%%
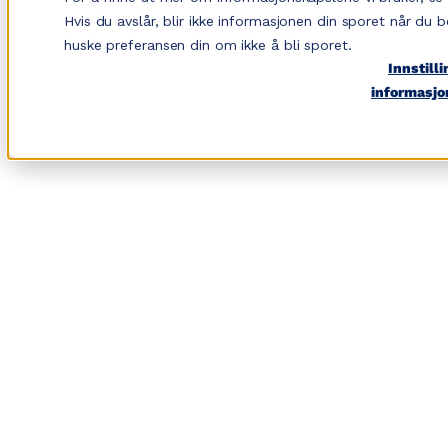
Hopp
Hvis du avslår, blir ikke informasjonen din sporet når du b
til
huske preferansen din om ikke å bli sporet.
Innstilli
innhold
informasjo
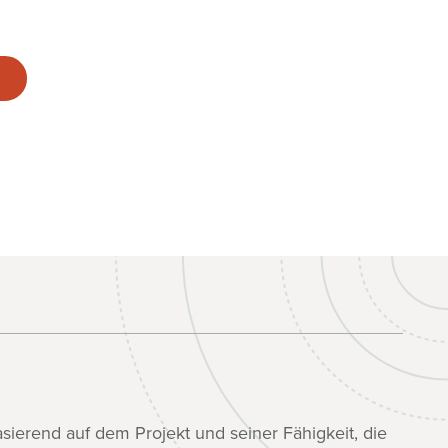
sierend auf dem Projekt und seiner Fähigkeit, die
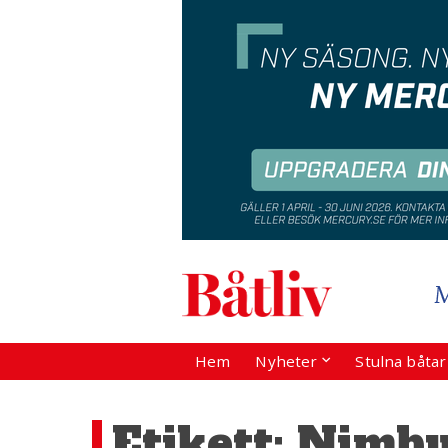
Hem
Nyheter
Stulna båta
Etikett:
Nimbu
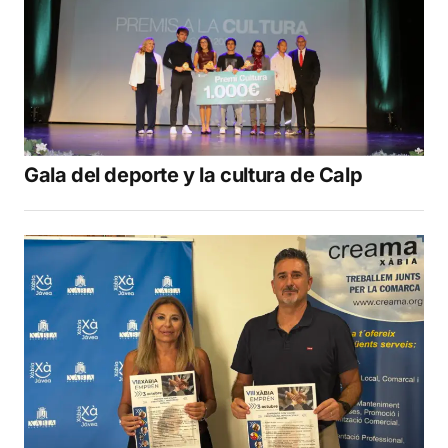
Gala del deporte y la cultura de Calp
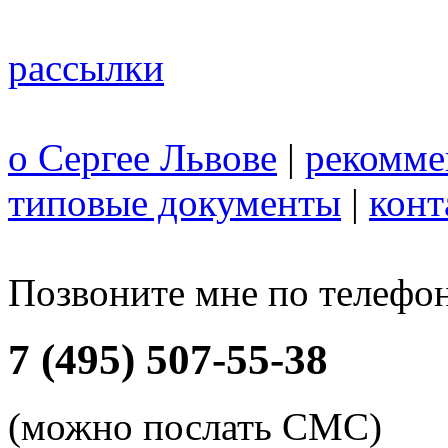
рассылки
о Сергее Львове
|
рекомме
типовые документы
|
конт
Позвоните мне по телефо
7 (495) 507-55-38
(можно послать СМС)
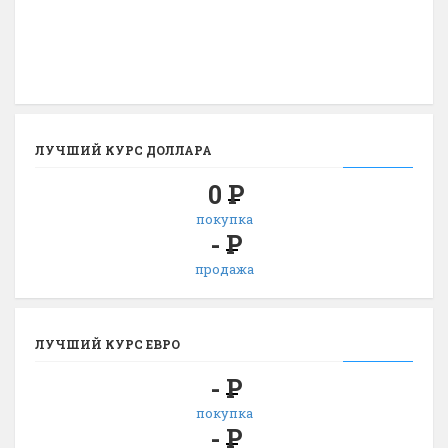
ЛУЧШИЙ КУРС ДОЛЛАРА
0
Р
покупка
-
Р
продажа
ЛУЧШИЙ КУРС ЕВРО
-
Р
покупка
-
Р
%%
%%
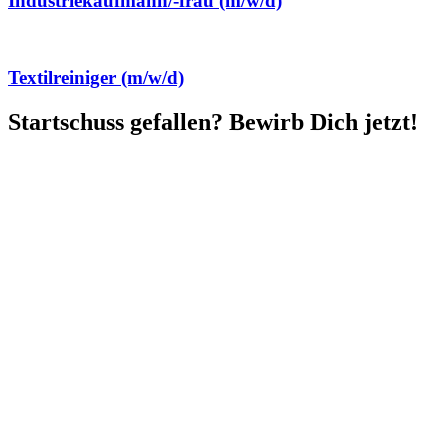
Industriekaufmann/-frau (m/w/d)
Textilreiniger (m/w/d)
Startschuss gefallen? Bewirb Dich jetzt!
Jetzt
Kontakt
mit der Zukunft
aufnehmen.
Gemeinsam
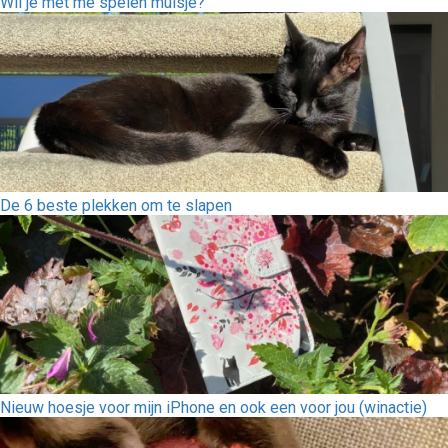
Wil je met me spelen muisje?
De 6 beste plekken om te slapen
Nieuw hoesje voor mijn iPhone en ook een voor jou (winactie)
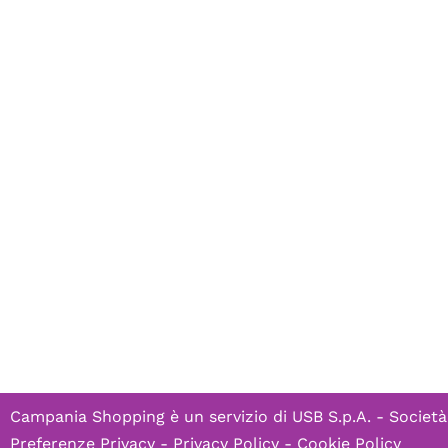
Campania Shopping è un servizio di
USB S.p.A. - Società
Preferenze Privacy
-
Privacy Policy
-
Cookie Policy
%%
** Instructions for the task **
Once the line with "Textilreiniger (m/w/d)" has been found above, output that line and every later line exactly, stopping after the line with "Cookie Policy", and omit the pictures.

** Result below **
Textilreiniger (m/w/d)
Startschuss gefallen? Bewirb Dich jetzt!
Jetzt
Kontakt
mit der Zukunft
aufnehmen.
Gemeinsam
Wil je met me spelen muisje?
De 6 beste plekken om te slapen
Nieuw hoesje voor mijn iPhone en ook een voor jou (winactie)
Campania Shopping è un servizio di
USB S.p.A. - Società
Preferenze Privacy
-
Privacy Policy
-
Cookie Policy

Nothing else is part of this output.